My Environment: installation according to install Terminal 1: (arena-rosnav-py3.8) root@avocado:~/arena_ws/src/arena/arena-rosnav# python training/scripts/train_agent.py

Terminal 2: (arena-rosnav-py3.8) root@avocado:~/arena_ws# roslaunch arena_bringup start_training.launch model:=jackal num_envs:=1 map_folder_name:=map_empty

Terminal 3: (arena-rosnav-py3.8) root@avocado:~/arena_ws/src/arena/arena-rosnav# roslaunch arena_bringup visualization_training.launch ns:=sim_1

Training recording: Is the robot's irregular movement normal? Screencast from 06-08-2024 19:23:41.webm

Training screenshot: Screenshot from 2024-08-06 19-45-51

tuananhroman commented 1 month ago

Thank you very much for your interest! Glad to hear you could setup the project and are already testing it out. First of all, it is necessary to mention that there are many factors influencing the learnability of an agent. From what I can see, you should definitely reduce the batch_size (to 512-2048 is sufficient). Furthermore, it is recommended to utilize the parallelization capabilities of the simulation (set num_envs to the number of cpu's).

zzzzzziyi commented 1 month ago

Hi author, thank you for your prompt response! Once again, during the process of setting up and testing your project, I've been amazed by your work!

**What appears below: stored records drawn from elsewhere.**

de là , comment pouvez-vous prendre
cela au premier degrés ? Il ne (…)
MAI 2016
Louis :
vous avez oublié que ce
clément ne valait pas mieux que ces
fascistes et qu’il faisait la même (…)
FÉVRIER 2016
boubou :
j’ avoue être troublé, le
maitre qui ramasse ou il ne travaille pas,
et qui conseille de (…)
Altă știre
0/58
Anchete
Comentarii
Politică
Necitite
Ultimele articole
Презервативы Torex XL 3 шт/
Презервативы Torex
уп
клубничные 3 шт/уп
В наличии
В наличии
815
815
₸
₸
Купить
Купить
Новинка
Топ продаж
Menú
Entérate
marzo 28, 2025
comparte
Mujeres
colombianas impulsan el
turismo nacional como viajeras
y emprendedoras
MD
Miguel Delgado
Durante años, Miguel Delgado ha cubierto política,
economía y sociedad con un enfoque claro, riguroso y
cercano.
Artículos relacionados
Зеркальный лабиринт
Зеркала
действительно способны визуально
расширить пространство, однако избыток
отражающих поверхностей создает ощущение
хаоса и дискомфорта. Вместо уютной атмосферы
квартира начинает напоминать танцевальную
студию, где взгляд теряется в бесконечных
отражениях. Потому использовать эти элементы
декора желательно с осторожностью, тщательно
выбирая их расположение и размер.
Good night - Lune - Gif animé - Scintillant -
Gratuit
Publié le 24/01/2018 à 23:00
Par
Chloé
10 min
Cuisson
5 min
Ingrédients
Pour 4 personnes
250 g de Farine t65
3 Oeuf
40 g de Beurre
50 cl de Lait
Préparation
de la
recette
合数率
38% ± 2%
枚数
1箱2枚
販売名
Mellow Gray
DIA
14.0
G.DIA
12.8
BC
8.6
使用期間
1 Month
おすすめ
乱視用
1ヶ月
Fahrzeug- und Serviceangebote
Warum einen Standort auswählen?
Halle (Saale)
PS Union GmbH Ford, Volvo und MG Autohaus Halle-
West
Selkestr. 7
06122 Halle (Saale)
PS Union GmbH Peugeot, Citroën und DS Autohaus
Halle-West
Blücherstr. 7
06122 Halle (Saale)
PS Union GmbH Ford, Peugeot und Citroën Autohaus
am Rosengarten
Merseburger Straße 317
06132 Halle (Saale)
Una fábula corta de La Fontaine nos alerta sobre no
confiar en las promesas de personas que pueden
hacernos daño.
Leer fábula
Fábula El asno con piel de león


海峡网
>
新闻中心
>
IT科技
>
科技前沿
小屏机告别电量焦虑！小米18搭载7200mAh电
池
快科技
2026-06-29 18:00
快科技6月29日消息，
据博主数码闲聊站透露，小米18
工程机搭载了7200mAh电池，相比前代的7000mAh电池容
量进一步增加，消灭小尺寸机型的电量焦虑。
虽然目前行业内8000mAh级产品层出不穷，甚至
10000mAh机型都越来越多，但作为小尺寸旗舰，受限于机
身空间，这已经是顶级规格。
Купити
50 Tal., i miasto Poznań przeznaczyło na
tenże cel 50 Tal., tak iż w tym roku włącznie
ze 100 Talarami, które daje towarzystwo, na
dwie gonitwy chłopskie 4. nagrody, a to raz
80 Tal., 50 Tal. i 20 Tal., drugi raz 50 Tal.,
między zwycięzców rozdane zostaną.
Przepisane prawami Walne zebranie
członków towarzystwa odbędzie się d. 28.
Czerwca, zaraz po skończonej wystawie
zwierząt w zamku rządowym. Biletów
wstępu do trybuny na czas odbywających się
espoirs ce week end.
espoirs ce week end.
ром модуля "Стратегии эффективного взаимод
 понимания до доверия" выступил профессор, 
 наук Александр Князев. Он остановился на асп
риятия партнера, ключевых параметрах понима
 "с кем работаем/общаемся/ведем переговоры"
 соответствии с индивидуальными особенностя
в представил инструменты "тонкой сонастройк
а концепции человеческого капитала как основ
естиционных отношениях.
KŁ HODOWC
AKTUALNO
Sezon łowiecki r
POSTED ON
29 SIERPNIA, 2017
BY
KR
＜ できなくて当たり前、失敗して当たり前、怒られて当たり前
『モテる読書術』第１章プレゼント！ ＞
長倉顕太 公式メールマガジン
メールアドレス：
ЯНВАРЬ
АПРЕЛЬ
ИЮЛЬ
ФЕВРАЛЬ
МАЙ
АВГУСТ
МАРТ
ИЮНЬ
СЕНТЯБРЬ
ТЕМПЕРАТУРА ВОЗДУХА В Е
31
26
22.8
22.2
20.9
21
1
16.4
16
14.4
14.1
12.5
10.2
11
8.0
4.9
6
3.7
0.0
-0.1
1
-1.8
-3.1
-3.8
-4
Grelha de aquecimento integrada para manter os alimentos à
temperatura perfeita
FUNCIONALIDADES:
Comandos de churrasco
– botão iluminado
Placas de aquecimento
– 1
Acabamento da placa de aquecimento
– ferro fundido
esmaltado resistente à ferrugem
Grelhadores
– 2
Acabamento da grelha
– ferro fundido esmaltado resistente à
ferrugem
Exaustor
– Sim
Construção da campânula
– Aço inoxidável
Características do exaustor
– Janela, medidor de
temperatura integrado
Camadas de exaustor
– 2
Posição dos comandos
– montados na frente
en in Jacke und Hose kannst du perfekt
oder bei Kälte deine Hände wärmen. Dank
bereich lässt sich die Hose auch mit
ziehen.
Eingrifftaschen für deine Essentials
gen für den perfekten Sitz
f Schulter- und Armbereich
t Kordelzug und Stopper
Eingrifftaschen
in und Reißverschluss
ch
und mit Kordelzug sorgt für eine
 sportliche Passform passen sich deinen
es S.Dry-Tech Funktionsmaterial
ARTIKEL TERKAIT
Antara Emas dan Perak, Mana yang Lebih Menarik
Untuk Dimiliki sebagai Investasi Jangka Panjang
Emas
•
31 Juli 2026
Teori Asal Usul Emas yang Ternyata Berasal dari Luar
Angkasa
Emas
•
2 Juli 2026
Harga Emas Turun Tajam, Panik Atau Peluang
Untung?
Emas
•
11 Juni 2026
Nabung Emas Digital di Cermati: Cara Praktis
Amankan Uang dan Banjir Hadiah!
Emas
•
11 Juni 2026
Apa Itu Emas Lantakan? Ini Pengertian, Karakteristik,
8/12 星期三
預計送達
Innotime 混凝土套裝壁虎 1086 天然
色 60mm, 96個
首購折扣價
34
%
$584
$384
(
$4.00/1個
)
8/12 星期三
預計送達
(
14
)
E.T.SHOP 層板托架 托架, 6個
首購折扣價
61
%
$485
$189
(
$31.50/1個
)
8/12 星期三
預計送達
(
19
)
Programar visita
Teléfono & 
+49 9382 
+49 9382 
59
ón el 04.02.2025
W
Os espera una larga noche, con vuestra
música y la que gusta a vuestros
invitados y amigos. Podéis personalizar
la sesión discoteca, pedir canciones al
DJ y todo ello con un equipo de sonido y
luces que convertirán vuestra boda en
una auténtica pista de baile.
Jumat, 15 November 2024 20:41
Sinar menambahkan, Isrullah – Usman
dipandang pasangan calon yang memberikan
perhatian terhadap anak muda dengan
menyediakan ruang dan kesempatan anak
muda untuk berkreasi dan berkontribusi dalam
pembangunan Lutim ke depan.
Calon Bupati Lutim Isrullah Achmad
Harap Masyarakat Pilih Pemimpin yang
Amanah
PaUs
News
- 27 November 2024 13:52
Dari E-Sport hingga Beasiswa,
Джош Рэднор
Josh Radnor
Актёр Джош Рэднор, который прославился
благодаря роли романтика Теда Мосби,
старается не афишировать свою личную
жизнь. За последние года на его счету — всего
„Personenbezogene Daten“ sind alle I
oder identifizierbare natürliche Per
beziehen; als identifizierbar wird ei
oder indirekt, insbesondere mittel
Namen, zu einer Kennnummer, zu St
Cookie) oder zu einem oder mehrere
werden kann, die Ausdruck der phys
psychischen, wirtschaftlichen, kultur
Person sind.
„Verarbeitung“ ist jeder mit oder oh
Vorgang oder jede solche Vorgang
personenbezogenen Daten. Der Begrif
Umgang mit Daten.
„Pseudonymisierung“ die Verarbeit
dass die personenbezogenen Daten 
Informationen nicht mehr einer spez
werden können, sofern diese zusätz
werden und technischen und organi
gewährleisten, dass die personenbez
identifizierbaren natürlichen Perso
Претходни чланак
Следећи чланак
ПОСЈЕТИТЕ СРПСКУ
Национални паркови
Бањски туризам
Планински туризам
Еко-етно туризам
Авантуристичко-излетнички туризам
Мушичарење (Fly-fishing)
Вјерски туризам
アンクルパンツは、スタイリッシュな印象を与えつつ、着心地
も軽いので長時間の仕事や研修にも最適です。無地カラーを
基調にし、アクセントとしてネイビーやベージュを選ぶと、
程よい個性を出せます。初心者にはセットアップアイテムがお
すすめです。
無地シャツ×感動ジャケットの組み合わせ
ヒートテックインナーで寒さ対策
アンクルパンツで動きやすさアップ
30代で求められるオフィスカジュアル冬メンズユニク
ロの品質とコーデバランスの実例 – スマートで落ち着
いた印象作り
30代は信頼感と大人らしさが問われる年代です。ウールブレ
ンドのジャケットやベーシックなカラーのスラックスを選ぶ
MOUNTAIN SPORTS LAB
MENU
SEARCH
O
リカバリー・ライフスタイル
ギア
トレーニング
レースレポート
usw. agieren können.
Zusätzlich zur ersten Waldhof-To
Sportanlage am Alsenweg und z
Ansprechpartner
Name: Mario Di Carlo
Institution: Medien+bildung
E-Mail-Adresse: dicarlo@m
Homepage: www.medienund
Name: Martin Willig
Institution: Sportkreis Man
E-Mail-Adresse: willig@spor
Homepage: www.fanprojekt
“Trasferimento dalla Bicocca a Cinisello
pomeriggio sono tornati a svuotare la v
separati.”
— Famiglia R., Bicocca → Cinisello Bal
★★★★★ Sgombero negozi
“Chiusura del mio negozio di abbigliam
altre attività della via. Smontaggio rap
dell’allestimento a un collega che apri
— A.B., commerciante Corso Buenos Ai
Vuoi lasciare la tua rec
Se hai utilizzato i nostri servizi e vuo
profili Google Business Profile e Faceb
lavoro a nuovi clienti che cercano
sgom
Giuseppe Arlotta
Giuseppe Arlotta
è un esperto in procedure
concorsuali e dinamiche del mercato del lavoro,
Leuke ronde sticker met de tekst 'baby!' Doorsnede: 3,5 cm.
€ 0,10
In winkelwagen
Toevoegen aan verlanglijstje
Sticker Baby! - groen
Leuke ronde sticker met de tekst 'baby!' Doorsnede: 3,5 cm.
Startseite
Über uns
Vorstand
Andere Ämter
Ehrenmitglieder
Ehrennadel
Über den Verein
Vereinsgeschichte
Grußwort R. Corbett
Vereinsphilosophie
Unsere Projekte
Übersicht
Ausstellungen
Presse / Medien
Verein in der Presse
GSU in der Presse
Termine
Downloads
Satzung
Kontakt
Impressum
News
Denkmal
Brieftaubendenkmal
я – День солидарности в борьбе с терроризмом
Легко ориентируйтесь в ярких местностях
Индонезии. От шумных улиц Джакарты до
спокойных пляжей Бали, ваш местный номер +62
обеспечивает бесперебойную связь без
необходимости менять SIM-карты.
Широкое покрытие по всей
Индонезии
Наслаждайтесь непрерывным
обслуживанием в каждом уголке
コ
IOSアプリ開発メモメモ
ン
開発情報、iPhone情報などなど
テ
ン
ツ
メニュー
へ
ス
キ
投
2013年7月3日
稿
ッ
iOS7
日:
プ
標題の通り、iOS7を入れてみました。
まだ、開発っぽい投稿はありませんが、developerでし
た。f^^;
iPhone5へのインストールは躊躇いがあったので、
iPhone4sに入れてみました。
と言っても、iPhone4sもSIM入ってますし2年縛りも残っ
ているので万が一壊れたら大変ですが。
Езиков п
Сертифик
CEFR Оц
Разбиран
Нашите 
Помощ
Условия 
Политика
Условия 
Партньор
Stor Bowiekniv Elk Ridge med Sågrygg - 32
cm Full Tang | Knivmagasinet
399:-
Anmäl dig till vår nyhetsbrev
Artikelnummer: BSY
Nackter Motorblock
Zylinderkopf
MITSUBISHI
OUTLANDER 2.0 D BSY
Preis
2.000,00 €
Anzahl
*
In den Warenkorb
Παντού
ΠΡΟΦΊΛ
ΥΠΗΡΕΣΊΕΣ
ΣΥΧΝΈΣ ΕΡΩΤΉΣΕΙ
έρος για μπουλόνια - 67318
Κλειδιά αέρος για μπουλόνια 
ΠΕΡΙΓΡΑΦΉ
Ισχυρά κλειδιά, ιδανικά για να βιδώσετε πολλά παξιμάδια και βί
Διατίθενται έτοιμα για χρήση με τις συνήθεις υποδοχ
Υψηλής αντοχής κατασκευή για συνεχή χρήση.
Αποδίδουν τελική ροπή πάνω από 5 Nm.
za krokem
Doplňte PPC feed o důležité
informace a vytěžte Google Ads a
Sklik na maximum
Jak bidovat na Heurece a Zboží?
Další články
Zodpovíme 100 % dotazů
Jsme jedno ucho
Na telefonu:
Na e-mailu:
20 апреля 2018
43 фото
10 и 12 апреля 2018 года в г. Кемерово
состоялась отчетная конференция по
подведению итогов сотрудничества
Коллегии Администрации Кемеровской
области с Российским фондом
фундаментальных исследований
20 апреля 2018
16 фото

Regarding the two of your suggested solutions, I have tried them out by changing the batch_size to 512 and n_envs to 8 in training_config.yaml. But the training outcome after training for 24 hours seems to be undesirable. The success rate still remains around 0 or 2%. In addition, there is always a small agent rotating while the position of the robot agent remains unchanged. Is this normal? Lastly, is this training time sufficient?

Attached are the screen recording and screen shots of the outcome. Screencast from 13-08-2024 15:20:04.webm Screenshot from 2024-08-13 15-23-07 Screenshot from 2024-08-13 15-23-45

Would appreciate for your reply! Thank you in advance!